Nerio shook his head. ‘Not here,’ he said. ‘I have him on the galley. Wrapped in a shroud. He’s not the only dead knight.’
I shook my head. ‘He died in the Holy Land,’ I said. ‘Surely …’
Fiore looked down. ‘We’re leaving, Will,’ he said.
Nerio wouldn’t meet my eyes.
I sat. I don’t think I decided to sit. My knees just gave.
Nerio finally looked at me. ‘The king tried. The legate tried.’ He shrugged. ‘Listen, William, Admiral Contarini tried. He has been against this attack from the beginning, and he argued that now that we had raped the city and broken it for trade, the least we might do is hold it and march on Cairo.’
Zeno was drinking our wine – or, given that it was Venetian wine, possibly we were drinking his. ‘Cairo?’ he asked. ‘Christ on a cross, this army!’ He spat. ‘Every fighting man in this army is right here,’ he muttered.
Nerio made one of his Italian faces. ‘We are leaving.’ He put a hand on my shoulder. ‘For you, I’m sorry.’ He shrugged. ‘For me … I never want to see this place or these animals again.’ He flicked his eyebrows up, and shrugged. ‘Perhaps I am a banker at heart, but what have these infidels ever done to me? Nothing. But our crusaders?’
I was not the veteran captain then that I am today, but that city could have been held.
Instead, our crusaders made a real effort – not to fight, but to enrich themselves. You’d have thought, from the charnel house of death, that every living thing in the city was dead, but some people had been rescued – to be made slaves.
When we sailed away – with the loot of a rich city, ten thousand slaves, and two shiploads of Alexandrine Greeks who begged not to be left to the counter-sack of the Mamluks – when we left, the Egyptian Army had stopped attacking because they’d lost a thousand men for nothing.
We killed a great city.
Also – for nothing.
Two days later we landed in Cyprus. The ‘crusaders’ were eager to trans-ship their plunder and there were men sailing for Italy before Mass on Friday.
I have nothing more to say, except that those days, the voyage from Alexandria to Famagusta, and the days that followed, were perhaps the blackest of my life.
Nerio had saved his Greek girl. He was well enough. And he and Fiore tried to comfort me. And Miles, who was as disconsolate as I.
What do you make of the ruin of all your hopes?
What is knighthood, when crusade is but a word for rape?

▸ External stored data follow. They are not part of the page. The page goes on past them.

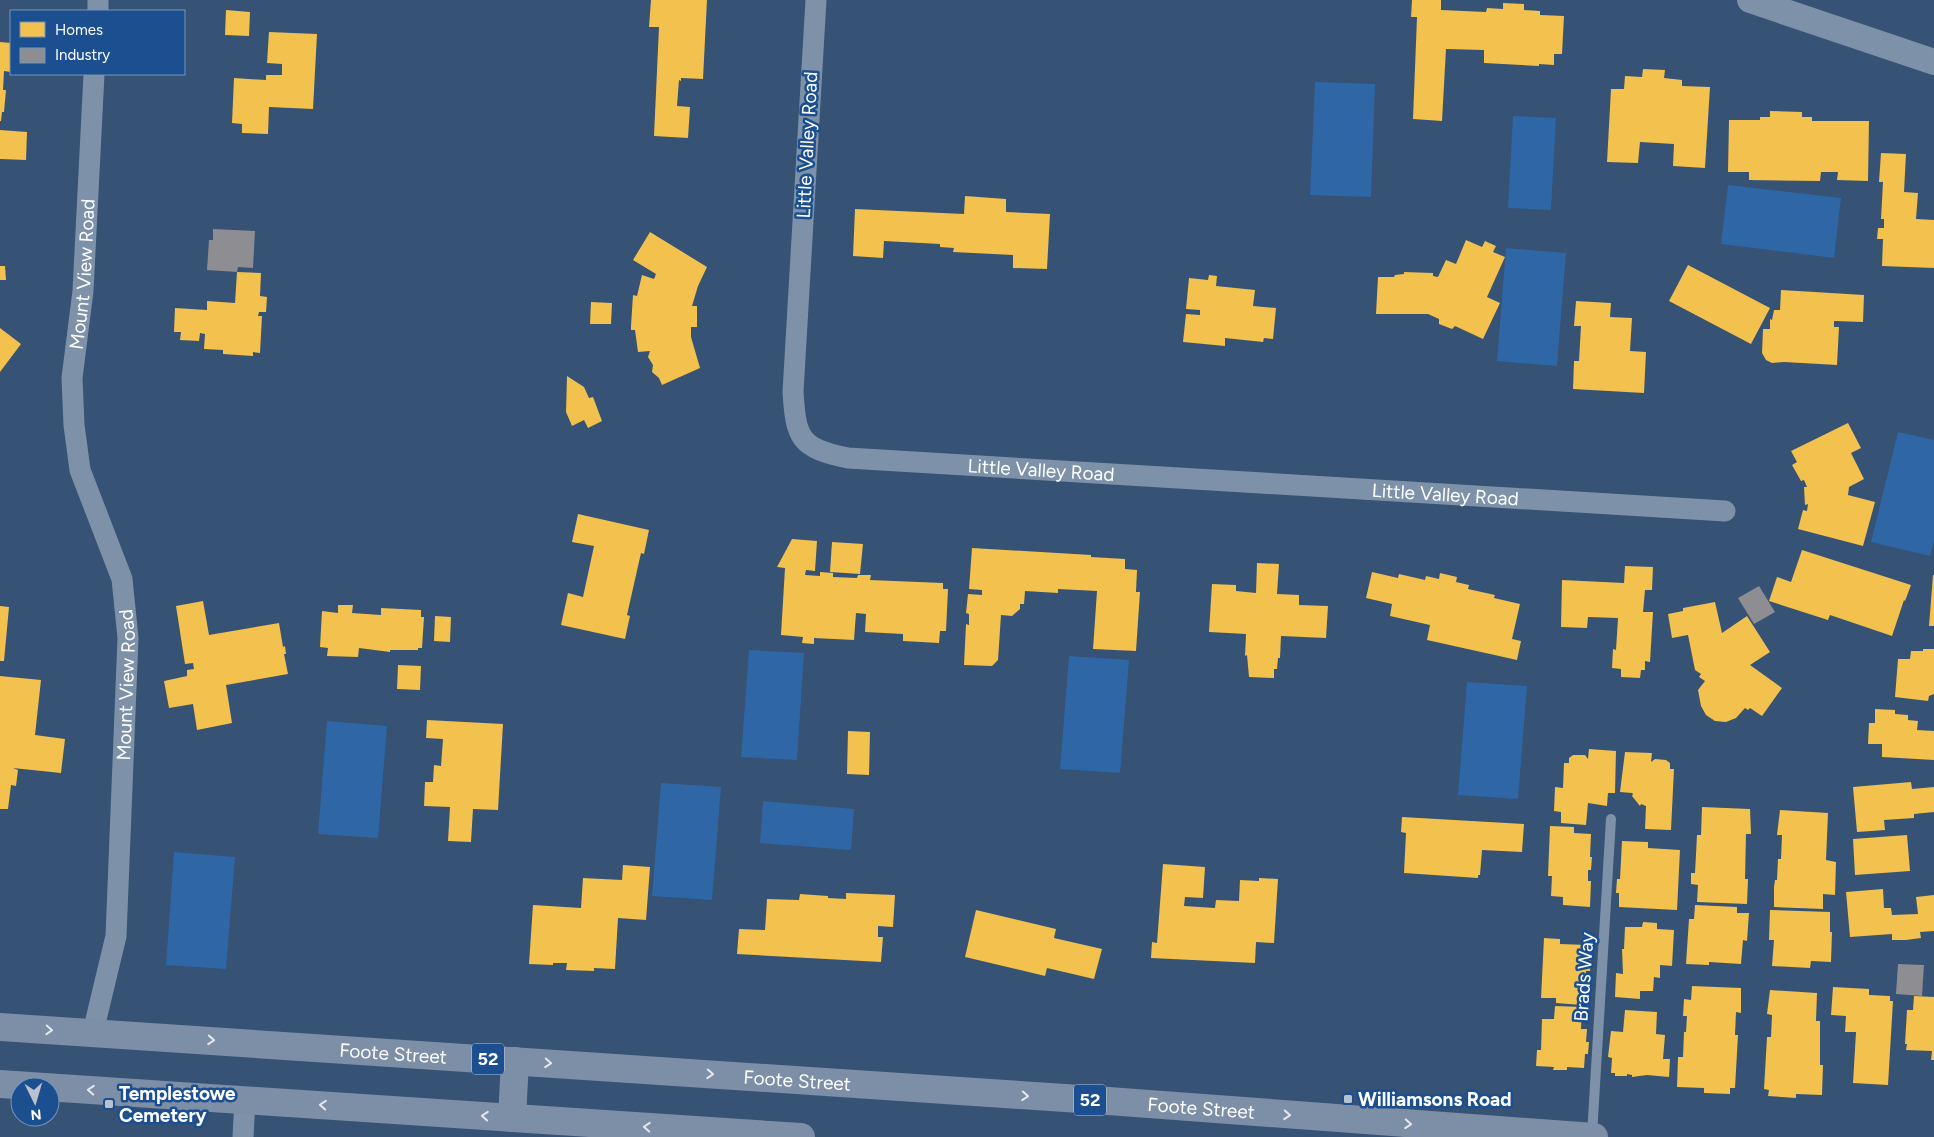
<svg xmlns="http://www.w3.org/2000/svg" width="1934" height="1137" viewBox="0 0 1934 1137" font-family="Figtree,sans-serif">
	<rect width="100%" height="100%" fill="#365274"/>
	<g fill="#2f66a5">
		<path d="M1315 82 1375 84 1371 197 1310 195Z"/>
		<path d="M1513 116 1556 118 1551 210 1508 208Z"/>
		<path d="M1728 185 1841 198 1834 258 1721 244Z"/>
		<path d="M1506 248 1566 253 1557 366 1497 361Z"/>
		<path d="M1898 432 1934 440V540L1930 556 1871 542Z"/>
		<path d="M749 650 804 653 797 760 741 757Z"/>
		<path d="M1069 656 1129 660 1120 773 1060 769Z"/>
		<path d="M1467 682 1527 686 1518 799 1458 795Z"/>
		<path d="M327 721 387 726 378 838 318 834Z"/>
		<path d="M661 783 721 787 712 900 652 896Z"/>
		<path d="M763 801 854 809 851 850 760 843Z"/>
		<path d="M174 852 235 857 226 969 166 965Z"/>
	</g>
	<g fill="#f2c14e">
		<path d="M651 0H707L703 79 681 78V81L679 80 677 106 690 107 688 138 654 136 659 27H649Z"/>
		<path d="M1412 0H1441V10L1486 12 1487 8 1503 9V3L1524 4V10L1540 11V15L1564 16 1562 54H1554V65L1539 64V66L1484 63V50L1446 49 1442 121 1413 119 1417 17H1411Z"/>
		<path d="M226 10 250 12 249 36 225 35Z"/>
		<path d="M269 32 317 34 313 109 269 107 268 134 242 133V124L232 123 234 78 266 80V75H282V64L267 63Z"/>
		<path d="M0 42 11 43V72L4 71 3 90H6L4 112H2L1 121H0Z"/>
		<path d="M1643 69 1665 70 1664 78 1682 80V86L1710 87 1705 168 1673 166 1674 144 1640 142 1638 163 1607 162 1611 89H1624L1625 76 1642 77Z"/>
		<path d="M1770 111 1802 112V117H1812V121H1869L1868 181 1837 180 1838 172H1821L1820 181 1749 180V172H1728L1729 120H1760V117H1770Z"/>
		<path d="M0 130 27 132 26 160 0 159Z"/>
		<path d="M1881 153 1906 154 1904 192 1918 193 1916 219 1934 220V268L1882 266 1883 239H1877L1878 228H1884V219H1881L1883 182H1879Z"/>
		<path d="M965 196 1006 199V212L1050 214 1047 269 1013 268V255L953 252 954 248 940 247V244L884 241 883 258 853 256 855 209 964 214Z"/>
		<path d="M650 232 707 267 698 286 692 306H697V327H691V337L700 368 662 385 659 378 652 372 653 365 648 357 650 351 638 352 635 330H631V326L633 295 637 296 642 275 654 279 656 274 633 260Z"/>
		<path d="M1466 240 1482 247 1485 241 1496 246 1493 252 1505 257 1487 297 1500 303 1483 339 1455 326 1452 329 1439 324V319L1428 314H1376L1378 277H1394L1395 275 1404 274V272L1433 273V276L1438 277 1446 260 1456 264Z"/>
		<path d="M1688 265 1770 308 1751 344 1669 301Z"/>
		<path d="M0 266H5L6 280H0Z"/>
		<path d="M237 272 261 273 260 296 267 297 266 312H259L258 316H262L260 353 253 352V356L223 354V350L204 349 205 334 200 333 199 341 180 340 181 332H174L175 308 207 310V301L235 303Z"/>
		<path d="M1209 275 1217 276 1216 286 1255 290 1253 306 1276 308 1273 339 1264 338 1263 342 1225 338V346L1183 342 1186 314 1200 315V310L1186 309 1189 278 1208 280Z"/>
		<path d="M1781 290 1864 295 1863 322 1834 321V327H1839L1837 365 1784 362 1772 363 1766 360 1762 353 1763 329H1770V319L1772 320 1774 310H1780Z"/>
		<path d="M1576 301 1611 303 1610 317 1632 318 1630 351 1646 352 1644 393 1573 389 1574 361H1579L1581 326H1574Z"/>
		<path d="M591 302 612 303 611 324H590Z"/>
		<path d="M0 328 21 344 0 372Z"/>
		<path d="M567 376 584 387 589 398 593 397 602 421 588 428 584 420 572 426 566 412Z"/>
		<path d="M1848 423 1861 448 1851 453 1864 479 1849 487 1848 495 1875 502 1863 546 1798 529 1803 510 1807 511 1808 504 1805 505 1804 487H1807L1804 480 1801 481 1792 465 1797 462 1791 451Z"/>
		<path d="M578 514 649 530 644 554 641 553 627 615 630 616 625 639 561 625 568 593 583 597 594 546 572 542Z"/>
		<path d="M792 539 817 541 815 571 806 570 805 575 820 576V572L833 573V577L857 578 858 575H871L870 580 943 583V589H948L946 631H940L939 643 903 641V634L865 632 866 614 856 613 854 640 814 638V644L802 643 803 637 781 635 785 568 777 567Z"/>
		<path d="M832 542 863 544 860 574 830 572Z"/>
		<path d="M972 548 1091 555V557L1125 559V569L1137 570 1136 592H1140L1136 651 1093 649 1097 591 1058 589V593L1025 591 1024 604H1020V609L1012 616 1001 615 998 660 992 666 964 665 966 624 969 625V614L966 613 968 594 982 595V590L969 589Z"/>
		<path d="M1802 550 1911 585 1905 601 1904 600 1892 636 1830 615 1828 620 1769 601 1777 577 1791 582Z"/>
		<path d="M1257 563 1279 564 1277 594 1299 595V605L1328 606 1326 638 1281 636 1280 658H1278L1277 669H1274V678L1249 677 1247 655 1245 656 1246 634 1209 632 1212 584 1236 585V591L1256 593Z"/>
		<path d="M1625 566 1653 567 1652 590H1645L1643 612H1653L1650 662 1645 661V670H1641L1640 678 1621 677V669L1612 668 1613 649 1616 650 1618 618 1588 617 1587 628 1561 627 1562 580 1624 583Z"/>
		<path d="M1372 572 1398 578 1399 574 1425 580 1426 576 1439 579 1440 573 1457 577 1456 582 1469 585 1468 589 1495 595 1494 598 1520 604 1512 639 1521 641 1517 660 1427 640 1430 625 1390 616 1392 604 1366 598Z"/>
		<path d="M1933 575H1934V626H1929Z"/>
		<path d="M203 601 209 635 279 623 283 647 285 646 286 654H284L288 674 226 685 232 723 197 730 193 704 169 708 164 681 187 676V670L194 669 193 663 185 664 176 606Z"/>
		<path d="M1715 602 1722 633 1747 616 1770 652 1750 665 1782 688 1762 716 1750 708 1748 710 1745 708 1736 718 1726 722 1715 721 1706 715 1701 706 1698 690 1705 681 1699 677 1701 674 1695 670 1688 635 1672 638 1668 614 1683 611V608Z"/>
		<path d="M338 605H353L352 613 381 615V608L421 610V617H424L422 648H418V650H390V652L359 648 358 657 327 656 328 648 320 647 322 611 338 613Z"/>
		<path d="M0 606 9 607 4 661H0Z"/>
		<path d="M435 616 451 617 450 642 434 641Z"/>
		<path d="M1923 649H1934V694L1929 696 1928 701 1895 697 1898 659H1910L1911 651H1923Z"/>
		<path d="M398 665 421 666 420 690 397 689Z"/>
		<path d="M0 676 41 680 35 735 65 739 61 773 13 768 18 770 16 786 11 785 8 809H0Z"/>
		<path d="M1875 709 1895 710V714L1908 715V720L1918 721 1917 730 1934 731V760L1882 757V744H1868L1869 723H1875Z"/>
		<path d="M427 720 503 724 498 810 473 809 471 842 448 841 450 807 424 806 425 782H433L434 765 441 766 443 739 426 738Z"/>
		<path d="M848 731 870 732 869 775 847 774Z"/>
		<path d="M1589 749 1616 751 1615 793H1608L1607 806 1588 803 1586 825 1561 823V812L1554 811 1555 787 1563 788 1564 763H1569V758L1573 755H1585L1588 759Z"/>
		<path d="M1625 752 1652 753 1651 762 1655 759 1666 760 1670 763V769H1674L1671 830 1645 829 1646 806 1641 804 1640 806 1632 796 1633 794 1632 793 1620 792Z"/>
		<path d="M1911 782 1912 789 1934 787V812L1914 814V818L1884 820 1885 830 1857 832 1853 787Z"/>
		<path d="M1702 807 1750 809 1751 834H1746L1745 879H1748L1747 904 1697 902 1698 885 1691 884V873H1695L1697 835H1701Z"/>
		<path d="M1780 810 1828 813 1826 860 1836 862 1835 895 1823 894V909L1774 907V887L1775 880H1777L1778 859H1781L1782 835H1777Z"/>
		<path d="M1402 817 1524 824 1522 852 1482 850 1480 875H1478V878L1404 873 1406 833 1401 832Z"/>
		<path d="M1550 826 1574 827V833L1591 834 1590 857H1592L1591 870H1588V881H1591L1590 907 1563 905V897L1551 896 1552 876H1548Z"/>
		<path d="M1907 835 1910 871 1855 875 1853 839Z"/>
		<path d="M1622 841 1648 842V848L1680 850 1677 910 1619 907V893H1616L1617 879H1620Z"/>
		<path d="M1163 864 1205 867 1203 898 1185 897 1184 906 1215 908 1216 900 1239 901 1240 880 1259 881V878L1278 879 1274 943 1256 942 1255 963 1151 958 1152 942 1157 943Z"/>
		<path d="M623 865 650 867 646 920 618 918 615 969 594 968V971L566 970 567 963H553V965L529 964 533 905 581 908 583 878 622 880Z"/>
		<path d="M1883 889 1884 908H1891L1892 915 1918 914 1916 897 1934 895V931L1920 932 1921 938 1906 940H1892V934L1850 937 1846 892Z"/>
		<path d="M846 893 895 895 893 927 878 926V937H883L881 962 737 954 739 929 765 930 767 899 799 900 800 894 828 896V898L846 899Z"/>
		<path d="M1695 905 1737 907V913H1749L1747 941 1743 940 1741 964 1709 962V965L1686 964 1689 919H1694Z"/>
		<path d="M976 910 1056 929 1054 938 1102 949 1094 979 1047 968 1045 976 965 957Z"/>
		<path d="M1770 910 1830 912V932H1832L1831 962 1811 961 1810 968 1772 966 1774 940H1769Z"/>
		<path d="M1643 922 1657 923V929L1674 930 1672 966 1660 965V978L1654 977 1653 991H1640V999L1615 997 1616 973 1623 974 1622 949H1624L1625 927H1642Z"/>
		<path d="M1544 938 1560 939V944L1588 945 1587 959H1591L1590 971H1586L1585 983H1583L1582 1005 1556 1003V998H1541Z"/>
		<path d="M1692 986 1741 988V1013L1736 1012 1735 1035H1738L1735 1088H1730V1094L1704 1093V1088L1677 1087 1678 1057H1683L1684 1032H1686L1687 1016H1683L1684 999 1691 1000Z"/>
		<path d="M1833 987 1869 989V995L1890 996V1001H1893L1888 1085 1853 1083 1856 1032H1845L1846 1016 1831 1015Z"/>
		<path d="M1770 990 1817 993 1816 1021H1820V1065H1823L1822 1095 1796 1094V1098L1768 1096 1769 1090 1764 1089 1767 1037H1771L1772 1015 1767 1014Z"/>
		<path d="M1914 996 1934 997V1060H1931L1932 1051 1906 1050 1907 1044H1905L1907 1010H1913Z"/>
		<path d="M1555 1006 1582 1007 1581 1029H1587L1586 1042H1589L1588 1054H1585L1584 1068 1567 1067V1070H1553L1554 1067 1536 1066 1537 1050H1541L1542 1019H1554Z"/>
		<path d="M1625 1010 1657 1012 1656 1034 1665 1035 1663 1059H1670L1669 1077 1647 1075 1632 1077V1075L1627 1074V1076H1615V1073H1611L1612 1058 1608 1057 1611 1031 1623 1032Z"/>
	</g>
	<g fill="#8d8d92">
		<path d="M213 229 255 231 253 268 238 267 237 272 207 270 209 240H213Z"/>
		<path d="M1759 586 1775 612 1754 624 1738 598Z"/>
		<path d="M1898 964 1924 965 1922 996 1896 994Z"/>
	</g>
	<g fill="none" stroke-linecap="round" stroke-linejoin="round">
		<path stroke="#7d92a8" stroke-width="10" d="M1592 1135 1611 819"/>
		<g stroke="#7d92a8" stroke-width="21">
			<path id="s1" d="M816 0 793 392C796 439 800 448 848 458L1725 511"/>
			<path d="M98 11V0"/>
			<path id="s2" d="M93 1032 116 936 128 638 122 579 80 470 74 425 72 378 83 291 94 74"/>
			<path d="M243 1137 245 1100"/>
		</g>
		<path stroke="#7d92a8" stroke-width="26" d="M1750 0 1934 62"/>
		<g stroke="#7d8ea7" stroke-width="28">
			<path id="s3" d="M0 1027 1095 1100 1594 1137"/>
			<path d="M0 1084 801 1137"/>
			<path d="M512 1118 515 1061"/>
		</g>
	</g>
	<defs><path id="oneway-chevron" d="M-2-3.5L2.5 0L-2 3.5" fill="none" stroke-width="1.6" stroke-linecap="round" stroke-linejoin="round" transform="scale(1.25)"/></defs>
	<g stroke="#e5e8ed">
		<use href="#oneway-chevron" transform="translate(49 1030) rotate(3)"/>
		<use href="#oneway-chevron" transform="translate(211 1040) rotate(4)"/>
		<use href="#oneway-chevron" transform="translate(548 1063) rotate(4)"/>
		<use href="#oneway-chevron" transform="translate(710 1074) rotate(4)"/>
		<use href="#oneway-chevron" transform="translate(91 1090) rotate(-176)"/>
		<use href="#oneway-chevron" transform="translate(1025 1096) rotate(4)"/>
		<use href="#oneway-chevron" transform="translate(323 1105) rotate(-176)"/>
		<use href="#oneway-chevron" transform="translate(1287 1115) rotate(4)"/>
		<use href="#oneway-chevron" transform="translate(485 1116) rotate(-176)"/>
		<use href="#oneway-chevron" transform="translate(1408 1124) rotate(4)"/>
		<use href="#oneway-chevron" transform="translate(647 1127) rotate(-176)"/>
	</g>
	<g fill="#b9c2ce" stroke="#1b4f8f" stroke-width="2">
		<rect x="1343" y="1094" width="10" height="10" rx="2.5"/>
		<rect x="104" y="1099" width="10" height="10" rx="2.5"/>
	</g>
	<g text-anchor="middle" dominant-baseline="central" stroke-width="5" stroke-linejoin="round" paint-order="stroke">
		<g fill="#1b4f8f" stroke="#bbcadd" stroke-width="1">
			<rect x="472" y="1043.5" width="32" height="31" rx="4"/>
			<rect x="1074" y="1084.5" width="32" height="31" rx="4"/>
		</g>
		<g font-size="18" font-weight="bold" fill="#fff">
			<text x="488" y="1059">52</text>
			<text x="1090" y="1100">52</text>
		</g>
		<g font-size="19" fill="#fff" stroke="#1b4f8f">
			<text transform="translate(807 145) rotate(-87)">Little Valley Road</text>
			<text stroke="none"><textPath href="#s2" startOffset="770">Mount View Road</textPath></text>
			<text stroke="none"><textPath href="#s1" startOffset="684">Little Valley Road</textPath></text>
			<text stroke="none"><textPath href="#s1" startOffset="1089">Little Valley Road</textPath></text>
			<text stroke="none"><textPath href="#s2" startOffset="350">Mount View Road</textPath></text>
			<text transform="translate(1584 977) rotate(-86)">Brads Way</text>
			<text stroke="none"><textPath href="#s3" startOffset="394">Foote Street</textPath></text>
			<text stroke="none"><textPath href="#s3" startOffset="799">Foote Street</textPath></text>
			<text stroke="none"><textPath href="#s3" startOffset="1204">Foote Street</textPath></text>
		</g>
		<g font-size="19" font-weight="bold" fill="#fff" stroke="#1b4f8f" text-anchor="start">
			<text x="119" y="1093">Templestowe<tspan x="119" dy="22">Cemetery</tspan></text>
			<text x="1358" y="1099">Williamsons Road</text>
		</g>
	</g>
	<rect x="10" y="10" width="175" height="65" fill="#1b4f8f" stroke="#7695bc"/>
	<rect x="20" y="22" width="25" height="15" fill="#f2c14e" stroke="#7695bc"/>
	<text x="55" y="35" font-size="15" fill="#ffffff">Homes</text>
	<rect x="20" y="48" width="25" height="15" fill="#8d8d92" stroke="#7695bc"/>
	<text x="55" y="60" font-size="15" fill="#ffffff">Industry</text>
	<g transform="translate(35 1102) rotate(175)"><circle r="24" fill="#1b4f8f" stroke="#7695bc"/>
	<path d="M0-4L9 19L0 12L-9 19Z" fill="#b9c2ce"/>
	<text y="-8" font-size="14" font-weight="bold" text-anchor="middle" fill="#ffffff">N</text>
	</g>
</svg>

We buried Juan in the cathedral of Famagusta. You can still see his arms there, in alabaster, painted. I have been to visit him a few times. Sometimes I sit on his tomb, and talk to him, though I realise this is foolish.
Sometimes I weep.
I certainly wept that day.
It was Nerio – Nerio, for whom religion was an inhibition on his carnal pleasures – who saved me. The four of us we standing over the tomb, no alabaster yet, and we went to the altar to pray.
And Nerio said, ‘Let’s go to Jerusalem anyway.’
The four of us rose, and swore – four swords on the tomb.
The crusade broke up with frightening rapidity. The English were gone in less than a week, and the French immediately began to spread a rumour that the English and the Hospital had deserted the walls first.
I got to listen to the process by which a military disaster that was a catastrophe of cowardice, indecision and greed was transformed into a Christian victory, a blow to the infidel. I got to hear black told as white, the admiral of the Hospital called a coward for attacking the Pharos Harbour, the Hospital accused of deserting the king on the beach.